(Beginning of INPUT RECORDS)
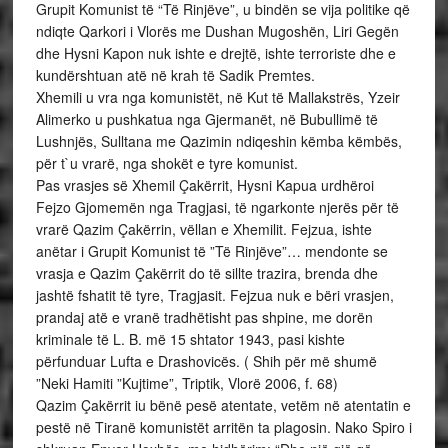
Grupit Komunist të “Të Rinjëve”, u bindën se vija politike që
ndiqte Qarkori i Vlorës me Dushan Mugoshën, Liri Gegën
dhe Hysni Kapon nuk ishte e drejtë, ishte terroriste dhe e
kundërshtuan atë në krah të Sadik Premtes.
Xhemili u vra nga komunistët, në Kut të Mallakstrës, Yzeir
Alimerko u pushkatua nga Gjermanët, në Bubullimë të
Lushnjës, Sulltana me Qazimin ndiqeshin këmba këmbës,
për t`u vrarë, nga shokët e tyre komunist.
Pas vrasjes së Xhemil Çakërrit, Hysni Kapua urdhëroi
Fejzo Gjomemën nga Tragjasi, të ngarkonte njerës për të
vrarë Qazim Çakërrin, vëllan e Xhemilit. Fejzua, ishte
anëtar i Grupit Komunist të ”Të Rinjëve”… mendonte se
vrasja e Qazim Çakërrit do të sillte trazira, brenda dhe
jashtë fshatit të tyre, Tragjasit. Fejzua nuk e bëri vrasjen,
prandaj atë e vranë tradhëtisht pas shpine, me dorën
kriminale të L. B. më 15 shtator 1943, pasi kishte
përfunduar Lufta e Drashovicës. ( Shih për më shumë
”Neki Hamiti ”Kujtime”, Triptik, Vlorë 2006, f. 68)
Qazim Çakërrit iu bënë pesë atentate, vetëm në atentatin e
pestë në Tiranë komunistët arritën ta plagosin. Nako Spiro i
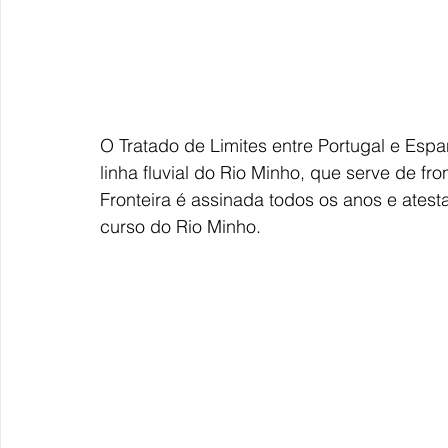
O Tratado de Limites entre Portugal e Esp
linha fluvial do Rio Minho, que serve de fro
Fronteira é assinada todos os anos e atesta
curso do Rio Minho.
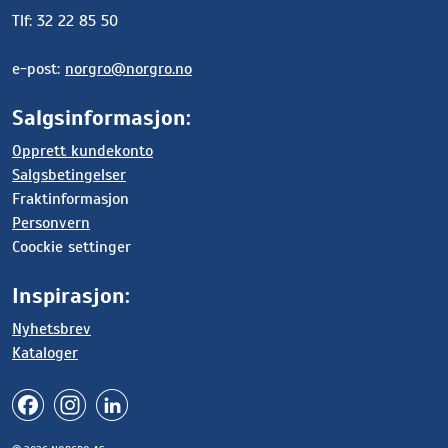
Tlf: 32 22 85 50
e-post:
norgro@norgro.no
Salgsinformasjon:
Opprett kundekonto
Salgsbetingelser
Fraktinformasjon
Personvern
Coockie settinger
Inspirasjon:
Nyhetsbrev
Kataloger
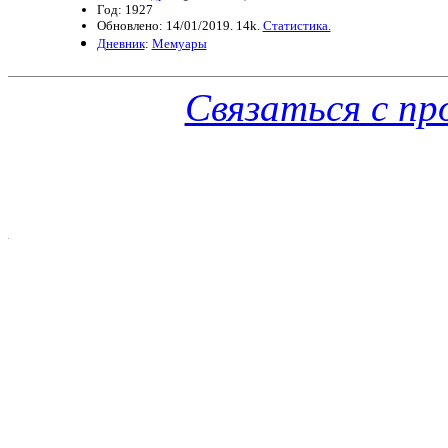
Год: 1927
Обновлено: 14/01/2019. 14k.
Статистика.
Дневник
:
Мемуары
Связаться с п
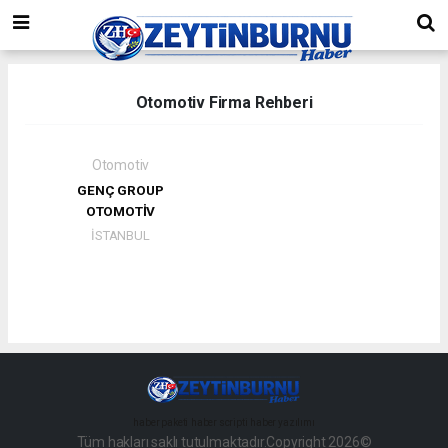
Otomotiv Firma Rehberi
Otomotiv
GENÇ GROUP
OTOMOTİV
İSTANBUL
haber paketi
haber scripti
haber yazılımı
Tüm hakları saklı tutulmaktadır.Copyright 2026©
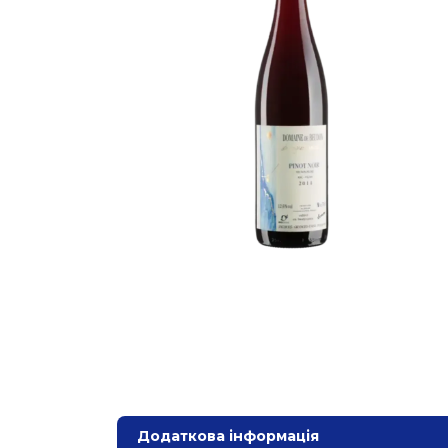
Додаткова інформація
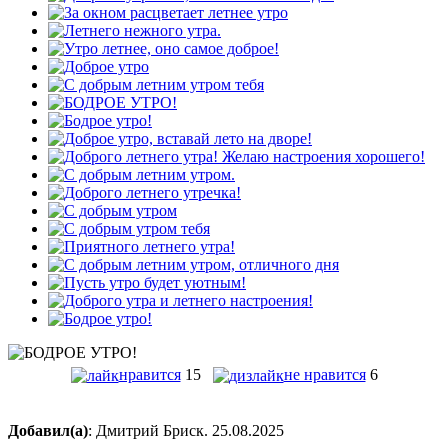
нравится
15
не нравится
6
Добавил(а)
: Дмитрий Бриск. 25.08.2025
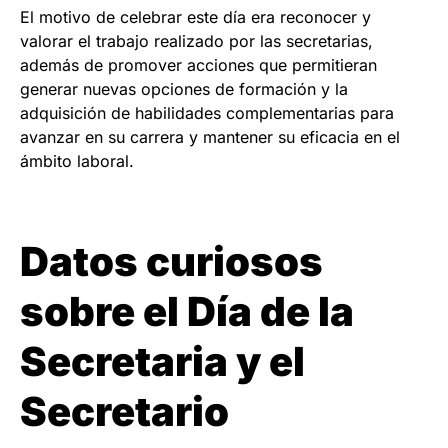
El motivo de celebrar este día era reconocer y
valorar el trabajo realizado por las secretarias,
además de promover acciones que permitieran
generar nuevas opciones de formación y la
adquisición de habilidades complementarias para
avanzar en su carrera y mantener su eficacia en el
ámbito laboral.
Datos curiosos
sobre el Día de la
Secretaria y el
Secretario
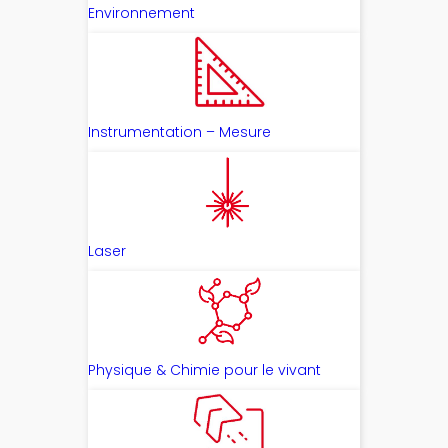
Environnement
Instrumentation – Mesure
Laser
Physique & Chimie pour le vivant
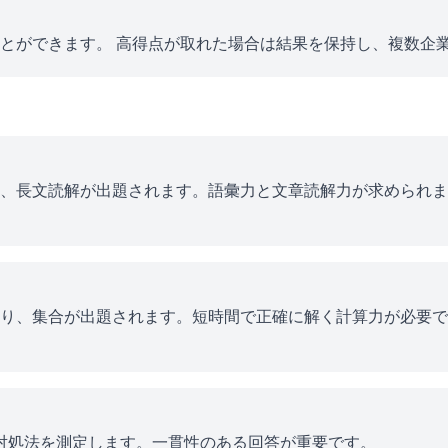
とができます。 高得点が取れた場合は結果を保持し、複数企
、長文読解が出題されます。語彙力と文章読解力が求められま
り、集合が出題されます。短時間で正確に解く計算力が必要で
ス対処法を測定します。一貫性のある回答が重要です。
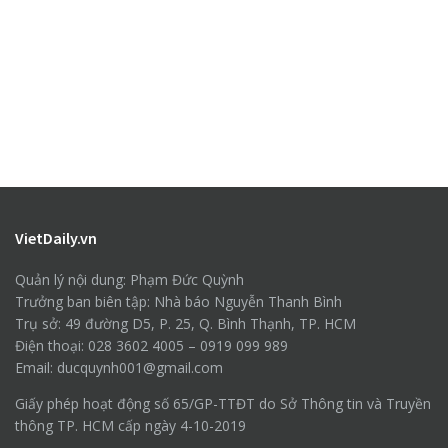
VietDaily.vn
Quản lý nội dung: Phạm Đức Quỳnh
Trưởng ban biên tập: Nhà báo Nguyễn Thanh Bình
Trụ sở: 49 đường D5, P. 25, Q. Bình Thạnh, TP. HCM
Điện thoại: 028 3602 4005 – 0919 099 989
Email: ducquynh001@gmail.com
Giấy phép hoạt động số 65/GP-TTĐT do Sở Thông tin và Truyền
thông TP. HCM cấp ngày 4-10-2019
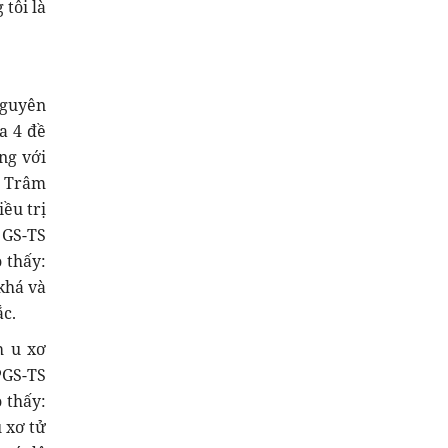
tôi là
nguyên
a 4 đề
ng với
c Trâm
iều trị
 GS-TS
 thấy:
khá và
ắc.
h u xơ
PGS-TS
 thấy:
u xơ tử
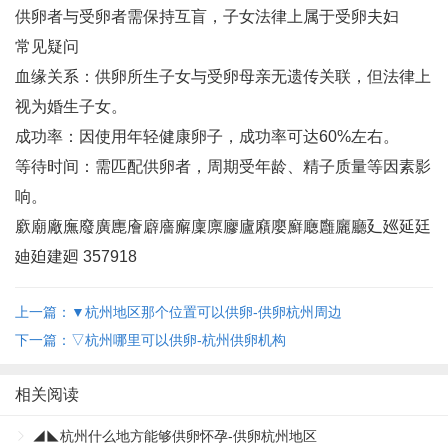
供卵者与受卵者需保持互盲，子女法律上属于受卵夫妇‌
常见疑问
血缘关系‌：供卵所生子女与受卵母亲无遗传关联，但法律上
视为婚生子女‌。
成功率‌：因使用年轻健康卵子，成功率可达60%左右‌。
等待时间‌：需匹配供卵者，周期受年龄、精子质量等因素影
响‌。
廞廟廠廡廢廣廤廥廦廧廨廩廪廫廬廭廮廯廰廱廲廳廴廵延廷
廸廹建廻 357918
上一篇：▼杭州地区那个位置可以供卵-供卵杭州周边
下一篇：▽杭州哪里可以供卵-杭州供卵机构
相关阅读
◢◣杭州什么地方能够供卵怀孕-供卵杭州地区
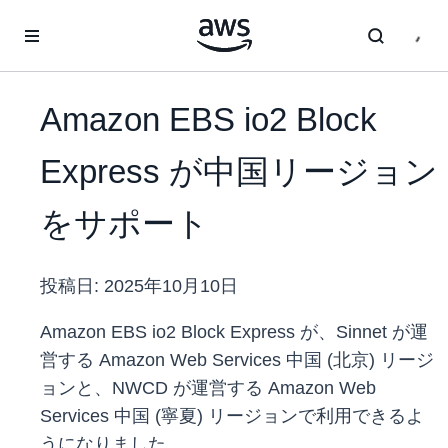
メインコンテンツに移動
Amazon EBS io2 Block
Express が中国リージョン
をサポート
投稿日:
2025年10月10日
Amazon EBS io2 Block Express が、Sinnet が運
営する Amazon Web Services 中国 (北京) リージ
ョンと、NWCD が運営する Amazon Web
Services 中国 (寧夏) リージョンで利用できるよ
うになりました。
(End of INPUT RECORDS)
Here the job is to print all the data exactly, skipping any image.

Grupit Komunist të “Të Rinjëve”, u bindën se vija politike që
ndiqte Qarkori i Vlorës me Dushan Mugoshën, Liri Gegën
dhe Hysni Kapon nuk ishte e drejtë, ishte terroriste dhe e
kundërshtuan atë në krah të Sadik Premtes.
Xhemili u vra nga komunistët, në Kut të Mallakstrës, Yzeir
Alimerko u pushkatua nga Gjermanët, në Bubullimë të
Lushnjës, Sulltana me Qazimin ndiqeshin këmba këmbës,
për t`u vrarë, nga shokët e tyre komunist.
Pas vrasjes së Xhemil Çakërrit, Hysni Kapua urdhëroi
Fejzo Gjomemën nga Tragjasi, të ngarkonte njerës për të
vrarë Qazim Çakërrin, vëllan e Xhemilit. Fejzua, ishte
anëtar i Grupit Komunist të ”Të Rinjëve”… mendonte se
vrasja e Qazim Çakërrit do të sillte trazira, brenda dhe
jashtë fshatit të tyre, Tragjasit. Fejzua nuk e bëri vrasjen,
prandaj atë e vranë tradhëtisht pas shpine, me dorën
kriminale të L. B. më 15 shtator 1943, pasi kishte
përfunduar Lufta e Drashovicës. ( Shih për më shumë
”Neki Hamiti ”Kujtime”, Triptik, Vlorë 2006, f. 68)
Qazim Çakërrit iu bënë pesë atentate, vetëm në atentatin e
pestë në Tiranë komunistët arritën ta plagosin. Nako Spiro i
O Tratado de Limites entre Portugal e Esp
linha fluvial do Rio Minho, que serve de fro
Fronteira é assinada todos os anos e atesta
curso do Rio Minho.
Tlf: 32 22 85 50
e-post:
norgro@norgro.no
Salgsinformasjon:
Opprett kundekonto
Salgsbetingelser
Fraktinformasjon
Personvern
Coockie settinger
Inspirasjon:
Nyhetsbrev
Kataloger
Год: 1927
Обновлено: 14/01/2019. 14k.
Статистика.
Дневник
:
Мемуары
Связаться с п
Otomotiv Firma Rehberi
Otomotiv
GENÇ GROUP
OTOMOTİV
İSTANBUL
haber paketi
haber scripti
haber yazılımı
Tüm hakları saklı tutulmaktadır.Copyright 2026©
Додаткова інформація
нравится
15
не нравится
6
Добавил(а)
: Дмитрий Бриск. 25.08.2025
El motivo de celebrar este día era reconocer y
valorar el trabajo realizado por las secretarias,
además de promover acciones que permitieran
generar nuevas opciones de formación y la
adquisición de habilidades complementarias para
avanzar en su carrera y mantener su eficacia en el
ámbito laboral.
Datos curiosos
sobre el Día de la
Secretaria y el
Secretario
Environnement
Instrumentation – Mesure
Laser
Physique & Chimie pour le vivant
とができます。 高得点が取れた場合は結果を保持し、複数企
、長文読解が出題されます。語彙力と文章読解力が求められま
り、集合が出題されます。短時間で正確に解く計算力が必要で
ス対処法を測定します。一貫性のある回答が重要です。
VietDaily.vn
Quản lý nội dung: Phạm Đức Quỳnh
Trưởng ban biên tập: Nhà báo Nguyễn Thanh Bình
Trụ sở: 49 đường D5, P. 25, Q. Bình Thạnh, TP. HCM
Điện thoại: 028 3602 4005 – 0919 099 989
Email: ducquynh001@gmail.com
Giấy phép hoạt động số 65/GP-TTĐT do Sở Thông tin và Truyền
thông TP. HCM cấp ngày 4-10-2019
tôi là
nguyên
a 4 đề
ng với
c Trâm
iều trị
 GS-TS
 thấy:
khá và
ắc.
h u xơ
PGS-TS
 thấy:
u xơ tử
供卵者与受卵者需保持互盲，子女法律上属于受卵夫妇‌
常见疑问
血缘关系‌：供卵所生子女与受卵母亲无遗传关联，但法律上
视为婚生子女‌。
成功率‌：因使用年轻健康卵子，成功率可达60%左右‌。
等待时间‌：需匹配供卵者，周期受年龄、精子质量等因素影
响‌。
廞廟廠廡廢廣廤廥廦廧廨廩廪廫廬廭廮廯廰廱廲廳廴廵延廷
廸廹建廻 357918
上一篇：▼杭州地区那个位置可以供卵-供卵杭州周边
下一篇：▽杭州哪里可以供卵-杭州供卵机构
相关阅读
◢◣杭州什么地方能够供卵怀孕-供卵杭州地区
メインコンテンツに移動
Amazon EBS io2 Block
Express が中国リージョン
をサポート
投稿日:
2025年10月10日
Amazon EBS io2 Block Express が、Sinnet が運
営する Amazon Web Services 中国 (北京) リージ
ョンと、NWCD が運営する Amazon Web
Services 中国 (寧夏) リージョンで利用できるよ
うになりました。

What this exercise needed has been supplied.